Hasto melanjutkan, keberadaan 160 perguruan tinggi termasuk yang memiliki program studi gizi dan program studi kelompok kesehatan di Banten menjadi modal untuk kolaborasi dengan pemerintah serta pemangku kepentingan untuk terlibat aktif dalam program percepatan stunting di Banten.
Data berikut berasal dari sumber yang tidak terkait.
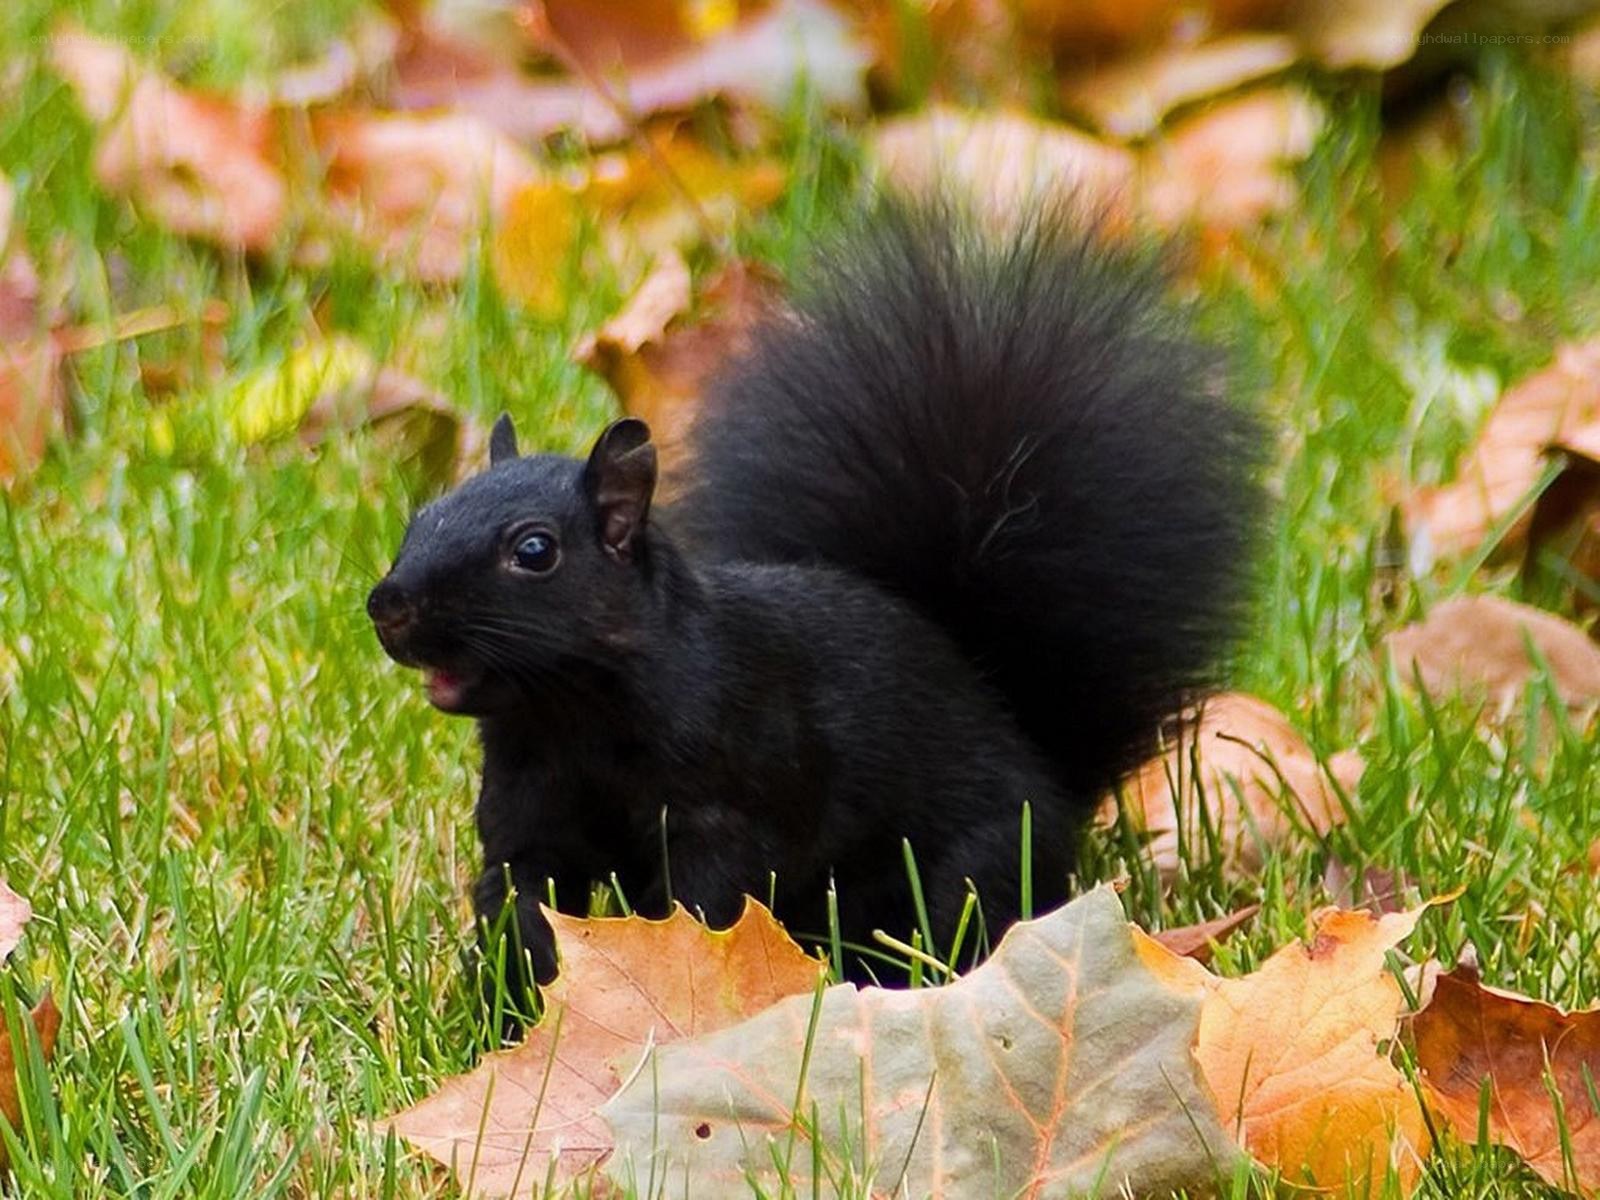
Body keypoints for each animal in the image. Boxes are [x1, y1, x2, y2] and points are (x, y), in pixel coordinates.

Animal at [367, 197, 1267, 991]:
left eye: (534, 551)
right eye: (423, 514)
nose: (388, 607)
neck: (570, 718)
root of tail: (1041, 771)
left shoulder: (731, 797)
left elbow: (704, 906)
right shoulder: (527, 818)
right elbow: (521, 907)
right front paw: (510, 1014)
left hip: (963, 870)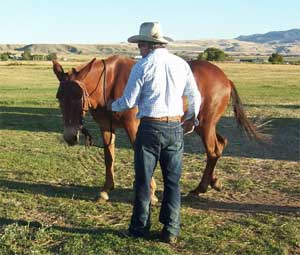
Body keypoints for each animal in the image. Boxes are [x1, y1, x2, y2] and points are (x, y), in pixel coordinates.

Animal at [53, 55, 262, 203]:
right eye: (59, 97)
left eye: (78, 96)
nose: (70, 136)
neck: (111, 83)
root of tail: (225, 78)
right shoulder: (106, 126)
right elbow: (109, 157)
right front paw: (106, 190)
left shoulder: (133, 126)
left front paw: (151, 192)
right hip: (202, 125)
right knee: (220, 145)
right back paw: (213, 181)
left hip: (206, 124)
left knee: (212, 152)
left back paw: (199, 189)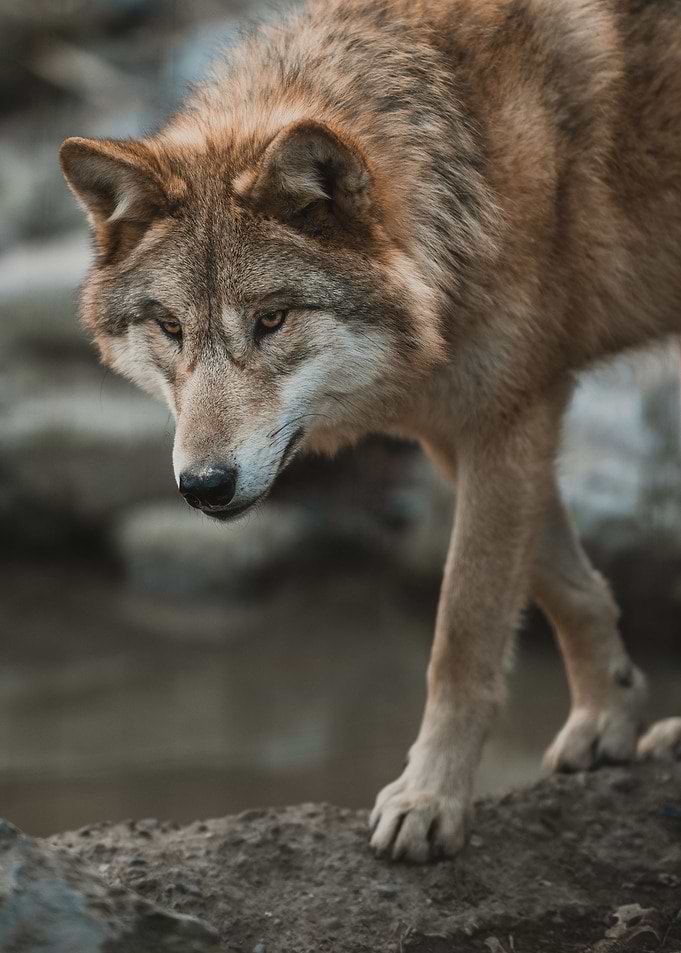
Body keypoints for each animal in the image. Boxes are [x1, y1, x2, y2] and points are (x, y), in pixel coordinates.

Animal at [60, 0, 681, 863]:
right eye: (171, 327)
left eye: (271, 319)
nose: (203, 485)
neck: (467, 159)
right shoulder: (467, 426)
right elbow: (564, 584)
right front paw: (606, 716)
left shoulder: (508, 417)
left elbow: (462, 634)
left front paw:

Program Kampus Merdeka memungkinkan civitas akademika turun ke lapangan untuk membantu program percepatan penurunan stunting selain menambah satuan kredit semester yang diperoleh mahasiswa. Mahasiswa sebagai cikal bangsa juga memahami persoalan stunting di lapangan.
Ketersediaan air bersih dan sanitasi yang layak serta memenuhi kebersihan menjadi prasyarat utama dari tumbuh kembangnya keluarga yang sehat. Demikian pula halnya dengan keberadaan jamban yang terawat kebersihannya menjadi kelayakan kesehatan, sangat berkorelasi dengan keberadaan bayi-bayi stunting selain asupan gizi selama masa kehamilan dan proses tumbuh kembang anak. Stunting bukanlah kutukan, padahal stunting bisa dicegah sedini mungkin. Jika semua aspek dari hulu hingga hilir, potensi munculnya stunting bisa diantisipasi dengan baik maka setiap keluarga bisa terhindar dari lahirnya bayi-bayi stunting.
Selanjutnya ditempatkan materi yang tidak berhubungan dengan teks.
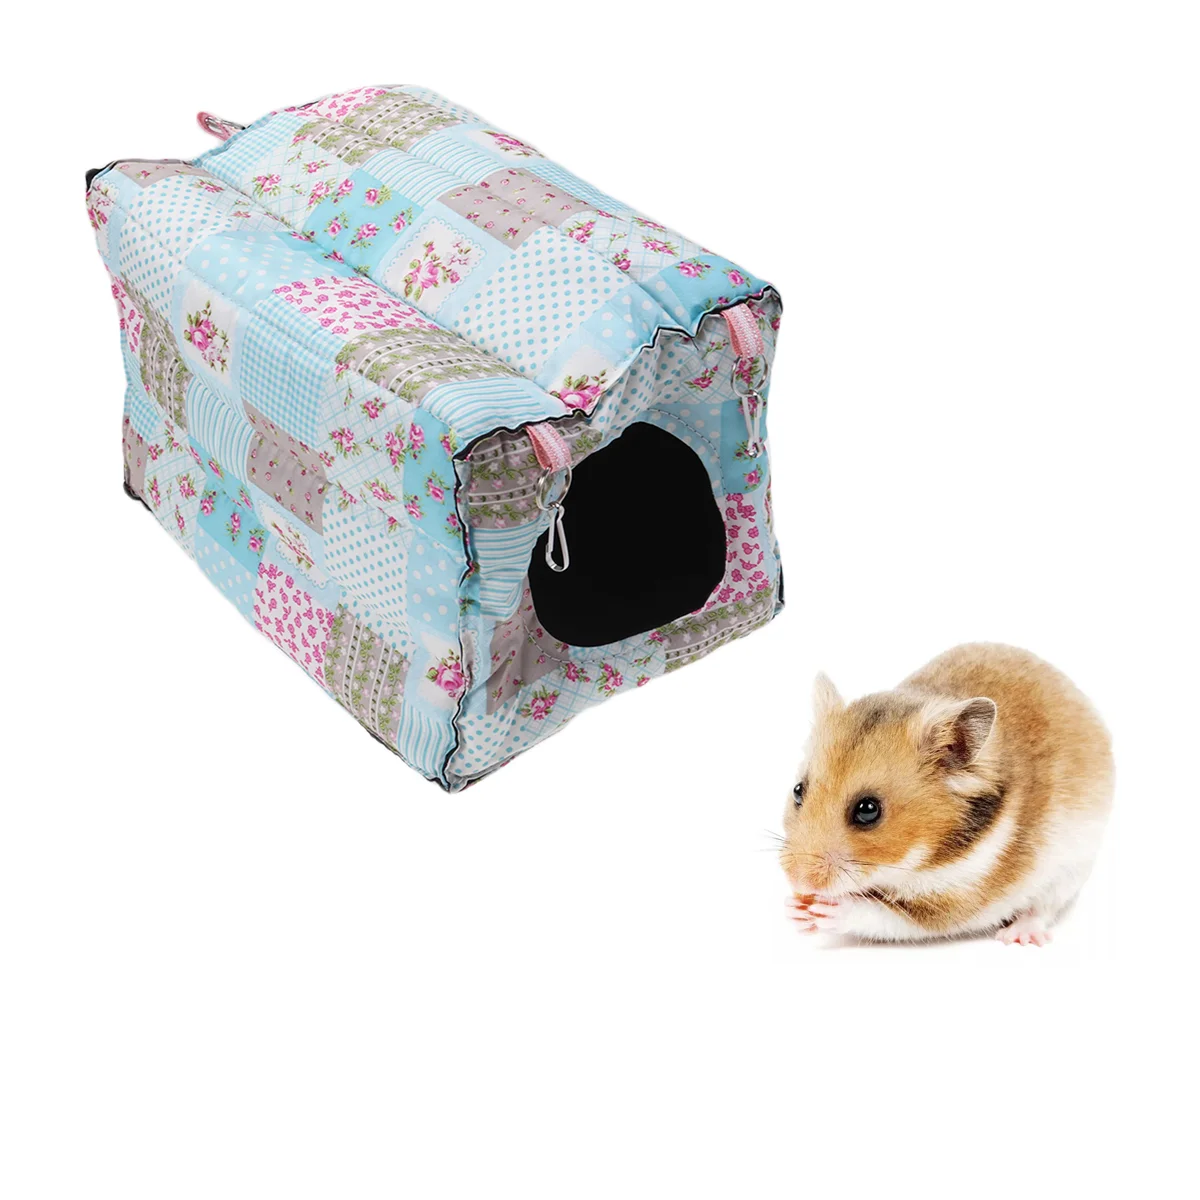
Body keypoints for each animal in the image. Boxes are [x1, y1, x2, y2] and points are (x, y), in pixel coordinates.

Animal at [780, 644, 1113, 945]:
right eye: (798, 791)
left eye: (868, 810)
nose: (799, 879)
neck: (924, 859)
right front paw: (794, 909)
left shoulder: (951, 901)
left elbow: (881, 914)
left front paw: (829, 910)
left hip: (1070, 870)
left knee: (1042, 909)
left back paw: (1017, 936)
Menurut Badan Kesehatan Dunia (WHO), stunting adalah gangguan tumbuh kembang yang dialami anak akibat gizi buruk, infeksi yang berulang dan stimulasi psikososial yang tidak memadai. Anak-anak didefinisikan terhambat gizinya jika tinggi badan mereka terhadap usia lebih dari dua deviasi standar, di bawah median standar pertumbuhan anak.
Dalam Sosialisasi RAN PASTI yang digelar di Serang, Banten ini menghadirkan pejabat BKKBN serta para Wakil Ketua Pelaksana Tim Percepatan Penurunan Stunting (TPPS) Pusat dari unsur Sekretariat Wakil Presiden, Menko Bidang Pembangunan Manusia dan Kebudayaan Bappenas, Kemendagri, serta Kemenkes.